Exercise brief: Extract the lines of the material that run from the line containing "right ankle: (760, 533, 36)" to the line containing "left wrist: (422, 326, -15)", including both of those lines, and reproduce them unchanged.

Stored data entries:
/---
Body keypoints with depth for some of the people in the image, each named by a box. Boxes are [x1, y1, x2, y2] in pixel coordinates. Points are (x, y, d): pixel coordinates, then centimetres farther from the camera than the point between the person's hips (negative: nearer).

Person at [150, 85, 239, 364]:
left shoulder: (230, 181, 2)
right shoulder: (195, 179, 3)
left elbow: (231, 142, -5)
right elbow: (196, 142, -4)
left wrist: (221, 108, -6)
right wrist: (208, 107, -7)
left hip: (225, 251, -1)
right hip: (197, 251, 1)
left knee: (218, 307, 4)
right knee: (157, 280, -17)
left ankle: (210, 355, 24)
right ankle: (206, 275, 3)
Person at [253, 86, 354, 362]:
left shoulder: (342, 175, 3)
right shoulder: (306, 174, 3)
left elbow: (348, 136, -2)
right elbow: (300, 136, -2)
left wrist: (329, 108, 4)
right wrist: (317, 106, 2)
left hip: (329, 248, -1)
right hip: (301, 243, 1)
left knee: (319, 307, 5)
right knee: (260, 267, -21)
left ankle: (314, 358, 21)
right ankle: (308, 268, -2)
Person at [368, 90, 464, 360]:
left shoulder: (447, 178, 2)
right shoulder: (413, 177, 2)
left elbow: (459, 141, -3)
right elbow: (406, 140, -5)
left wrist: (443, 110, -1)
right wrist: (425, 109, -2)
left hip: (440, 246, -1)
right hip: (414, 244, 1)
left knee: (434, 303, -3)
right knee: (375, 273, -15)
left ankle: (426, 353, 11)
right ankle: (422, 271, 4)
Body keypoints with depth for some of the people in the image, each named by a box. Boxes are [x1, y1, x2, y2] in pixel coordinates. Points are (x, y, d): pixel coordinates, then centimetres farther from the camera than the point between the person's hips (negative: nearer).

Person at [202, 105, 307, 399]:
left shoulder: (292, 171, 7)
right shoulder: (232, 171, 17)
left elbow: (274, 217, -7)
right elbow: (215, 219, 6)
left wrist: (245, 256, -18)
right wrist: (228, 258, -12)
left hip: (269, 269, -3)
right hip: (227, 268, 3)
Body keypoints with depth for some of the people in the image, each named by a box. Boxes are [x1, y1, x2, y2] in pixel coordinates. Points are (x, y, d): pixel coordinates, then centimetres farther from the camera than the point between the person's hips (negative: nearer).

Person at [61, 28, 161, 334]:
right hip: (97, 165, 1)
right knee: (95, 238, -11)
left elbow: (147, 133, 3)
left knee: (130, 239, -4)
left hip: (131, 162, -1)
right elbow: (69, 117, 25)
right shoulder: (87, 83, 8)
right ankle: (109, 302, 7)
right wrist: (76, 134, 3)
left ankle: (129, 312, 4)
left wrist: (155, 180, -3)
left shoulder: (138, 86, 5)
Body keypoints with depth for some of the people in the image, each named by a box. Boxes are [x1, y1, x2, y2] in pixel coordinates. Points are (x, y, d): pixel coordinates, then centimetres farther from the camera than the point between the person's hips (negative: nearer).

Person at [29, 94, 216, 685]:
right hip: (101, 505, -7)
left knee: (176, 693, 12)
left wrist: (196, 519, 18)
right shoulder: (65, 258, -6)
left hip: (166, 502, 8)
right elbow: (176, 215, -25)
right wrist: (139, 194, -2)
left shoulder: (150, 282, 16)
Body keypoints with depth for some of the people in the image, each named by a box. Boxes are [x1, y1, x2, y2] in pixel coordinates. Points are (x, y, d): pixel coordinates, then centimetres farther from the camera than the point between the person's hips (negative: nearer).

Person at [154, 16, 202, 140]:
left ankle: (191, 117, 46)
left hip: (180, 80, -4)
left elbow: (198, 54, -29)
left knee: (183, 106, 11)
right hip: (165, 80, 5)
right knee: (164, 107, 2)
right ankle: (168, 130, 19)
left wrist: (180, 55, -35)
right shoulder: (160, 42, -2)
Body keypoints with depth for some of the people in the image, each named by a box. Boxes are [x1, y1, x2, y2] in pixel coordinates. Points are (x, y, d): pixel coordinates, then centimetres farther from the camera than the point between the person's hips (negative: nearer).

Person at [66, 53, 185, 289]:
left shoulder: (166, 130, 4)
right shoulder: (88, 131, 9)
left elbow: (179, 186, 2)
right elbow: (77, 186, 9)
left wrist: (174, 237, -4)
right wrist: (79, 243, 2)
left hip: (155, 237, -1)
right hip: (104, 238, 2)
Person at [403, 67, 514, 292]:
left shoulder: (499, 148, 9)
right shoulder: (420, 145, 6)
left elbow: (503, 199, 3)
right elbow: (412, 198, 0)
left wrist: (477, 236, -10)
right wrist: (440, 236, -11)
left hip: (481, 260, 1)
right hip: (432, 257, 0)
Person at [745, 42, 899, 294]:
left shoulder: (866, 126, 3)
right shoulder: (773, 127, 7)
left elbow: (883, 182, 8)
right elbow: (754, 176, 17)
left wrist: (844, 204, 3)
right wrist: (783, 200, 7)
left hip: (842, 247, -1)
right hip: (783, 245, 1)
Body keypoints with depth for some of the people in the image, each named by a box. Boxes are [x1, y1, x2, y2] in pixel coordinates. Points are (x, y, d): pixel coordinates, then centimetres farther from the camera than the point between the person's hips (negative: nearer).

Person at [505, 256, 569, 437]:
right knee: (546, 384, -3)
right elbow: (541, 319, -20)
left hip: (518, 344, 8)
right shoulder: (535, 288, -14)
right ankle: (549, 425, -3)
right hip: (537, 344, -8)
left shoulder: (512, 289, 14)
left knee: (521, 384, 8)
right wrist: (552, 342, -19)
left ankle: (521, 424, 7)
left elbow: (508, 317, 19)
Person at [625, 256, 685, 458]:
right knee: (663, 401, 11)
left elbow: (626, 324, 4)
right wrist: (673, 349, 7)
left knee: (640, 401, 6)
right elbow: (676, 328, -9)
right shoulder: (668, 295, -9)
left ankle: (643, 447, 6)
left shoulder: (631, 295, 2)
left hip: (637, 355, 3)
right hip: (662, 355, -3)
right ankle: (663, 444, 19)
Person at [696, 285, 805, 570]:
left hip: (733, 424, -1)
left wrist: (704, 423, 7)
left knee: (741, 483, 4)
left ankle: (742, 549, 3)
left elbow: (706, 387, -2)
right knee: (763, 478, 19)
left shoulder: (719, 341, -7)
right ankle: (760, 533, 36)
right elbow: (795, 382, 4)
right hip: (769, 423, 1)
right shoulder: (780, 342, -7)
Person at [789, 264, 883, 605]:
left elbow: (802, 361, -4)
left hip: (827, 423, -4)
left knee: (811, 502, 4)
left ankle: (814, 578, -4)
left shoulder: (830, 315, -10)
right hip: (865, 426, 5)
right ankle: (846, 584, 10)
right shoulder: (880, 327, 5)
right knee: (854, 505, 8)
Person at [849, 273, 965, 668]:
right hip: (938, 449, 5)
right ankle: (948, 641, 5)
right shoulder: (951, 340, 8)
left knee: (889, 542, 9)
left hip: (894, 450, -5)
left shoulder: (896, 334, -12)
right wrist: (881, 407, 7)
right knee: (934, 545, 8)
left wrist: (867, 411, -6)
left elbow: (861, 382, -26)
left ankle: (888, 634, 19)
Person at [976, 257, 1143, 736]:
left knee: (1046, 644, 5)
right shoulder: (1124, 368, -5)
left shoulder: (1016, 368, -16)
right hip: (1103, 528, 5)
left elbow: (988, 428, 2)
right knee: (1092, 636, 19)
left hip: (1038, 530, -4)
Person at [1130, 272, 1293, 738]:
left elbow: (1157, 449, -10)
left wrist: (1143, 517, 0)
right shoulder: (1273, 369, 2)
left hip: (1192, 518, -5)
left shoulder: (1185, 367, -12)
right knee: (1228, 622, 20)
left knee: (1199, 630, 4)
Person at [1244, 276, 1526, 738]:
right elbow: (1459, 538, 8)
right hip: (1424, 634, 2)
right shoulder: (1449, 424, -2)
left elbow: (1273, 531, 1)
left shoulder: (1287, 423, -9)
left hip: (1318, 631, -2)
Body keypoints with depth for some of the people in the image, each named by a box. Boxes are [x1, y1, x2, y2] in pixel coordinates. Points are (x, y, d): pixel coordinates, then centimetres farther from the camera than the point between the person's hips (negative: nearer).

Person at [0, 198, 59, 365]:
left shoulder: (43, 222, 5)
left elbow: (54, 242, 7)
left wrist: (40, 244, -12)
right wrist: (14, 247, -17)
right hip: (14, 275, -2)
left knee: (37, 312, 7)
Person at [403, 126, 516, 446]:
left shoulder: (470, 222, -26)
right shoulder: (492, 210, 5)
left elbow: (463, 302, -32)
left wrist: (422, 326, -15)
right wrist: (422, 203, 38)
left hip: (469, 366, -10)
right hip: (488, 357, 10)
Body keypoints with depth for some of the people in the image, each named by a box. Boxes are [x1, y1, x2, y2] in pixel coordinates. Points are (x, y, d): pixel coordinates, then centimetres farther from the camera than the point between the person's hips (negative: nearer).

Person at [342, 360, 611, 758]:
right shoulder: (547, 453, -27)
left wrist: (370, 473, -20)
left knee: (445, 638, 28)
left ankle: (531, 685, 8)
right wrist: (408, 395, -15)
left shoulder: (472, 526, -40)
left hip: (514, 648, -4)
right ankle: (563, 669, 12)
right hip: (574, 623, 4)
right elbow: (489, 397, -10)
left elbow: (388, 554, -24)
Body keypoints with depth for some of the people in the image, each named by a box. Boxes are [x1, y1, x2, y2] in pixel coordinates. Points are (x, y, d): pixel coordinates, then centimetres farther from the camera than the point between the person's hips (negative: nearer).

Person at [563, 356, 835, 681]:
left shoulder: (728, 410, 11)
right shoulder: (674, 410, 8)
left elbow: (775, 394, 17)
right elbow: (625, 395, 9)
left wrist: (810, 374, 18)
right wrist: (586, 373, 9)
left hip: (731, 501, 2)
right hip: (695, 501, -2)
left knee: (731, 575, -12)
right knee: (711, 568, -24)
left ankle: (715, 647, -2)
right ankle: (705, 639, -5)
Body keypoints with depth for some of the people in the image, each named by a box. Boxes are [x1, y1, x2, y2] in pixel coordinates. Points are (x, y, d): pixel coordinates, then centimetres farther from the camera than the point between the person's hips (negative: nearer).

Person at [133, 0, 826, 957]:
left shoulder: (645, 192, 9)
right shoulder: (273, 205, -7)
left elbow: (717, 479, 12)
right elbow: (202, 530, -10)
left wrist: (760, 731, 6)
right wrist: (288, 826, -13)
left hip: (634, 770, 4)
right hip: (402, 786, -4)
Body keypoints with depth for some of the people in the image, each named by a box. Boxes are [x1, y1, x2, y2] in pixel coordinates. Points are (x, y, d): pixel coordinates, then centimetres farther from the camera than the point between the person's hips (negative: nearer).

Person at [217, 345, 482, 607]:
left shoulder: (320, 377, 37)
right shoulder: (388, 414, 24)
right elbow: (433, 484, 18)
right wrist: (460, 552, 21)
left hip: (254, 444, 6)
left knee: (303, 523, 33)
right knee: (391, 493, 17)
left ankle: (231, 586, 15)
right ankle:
\---
Task solution:
right ankle: (760, 533, 36)
right elbow: (795, 382, 4)
right hip: (769, 423, 1)
right shoulder: (780, 342, -7)
Person at [789, 264, 883, 605]:
left elbow: (802, 361, -4)
left hip: (827, 423, -4)
left knee: (811, 502, 4)
left ankle: (814, 578, -4)
left shoulder: (830, 315, -10)
right hip: (865, 426, 5)
right ankle: (846, 584, 10)
right shoulder: (880, 327, 5)
right knee: (854, 505, 8)
Person at [849, 273, 965, 668]:
right hip: (938, 449, 5)
right ankle: (948, 641, 5)
right shoulder: (951, 340, 8)
left knee: (889, 542, 9)
left hip: (894, 450, -5)
left shoulder: (896, 334, -12)
right wrist: (881, 407, 7)
right knee: (934, 545, 8)
left wrist: (867, 411, -6)
left elbow: (861, 382, -26)
left ankle: (888, 634, 19)
Person at [976, 257, 1143, 736]:
left knee: (1046, 644, 5)
right shoulder: (1124, 368, -5)
left shoulder: (1016, 368, -16)
right hip: (1103, 528, 5)
left elbow: (988, 428, 2)
right knee: (1092, 636, 19)
left hip: (1038, 530, -4)
Person at [1130, 272, 1293, 738]:
left elbow: (1157, 449, -10)
left wrist: (1143, 517, 0)
right shoulder: (1273, 369, 2)
left hip: (1192, 518, -5)
left shoulder: (1185, 367, -12)
right knee: (1228, 622, 20)
left knee: (1199, 630, 4)
Person at [1244, 276, 1526, 738]:
right elbow: (1459, 538, 8)
right hip: (1424, 634, 2)
right shoulder: (1449, 424, -2)
left elbow: (1273, 531, 1)
left shoulder: (1287, 423, -9)
left hip: (1318, 631, -2)
Body keypoints with depth for some of the people in the image, each named by a box. Boxes are [x1, y1, x2, y2] in pixel coordinates. Points are (x, y, d): pixel coordinates, then centimetres farther from the camera than the point between the person's hips (negative: nearer).

Person at [0, 198, 59, 365]:
left shoulder: (43, 222, 5)
left elbow: (54, 242, 7)
left wrist: (40, 244, -12)
right wrist: (14, 247, -17)
right hip: (14, 275, -2)
left knee: (37, 312, 7)
Person at [403, 126, 516, 446]:
left shoulder: (470, 222, -26)
right shoulder: (492, 210, 5)
left elbow: (463, 302, -32)
left wrist: (422, 326, -15)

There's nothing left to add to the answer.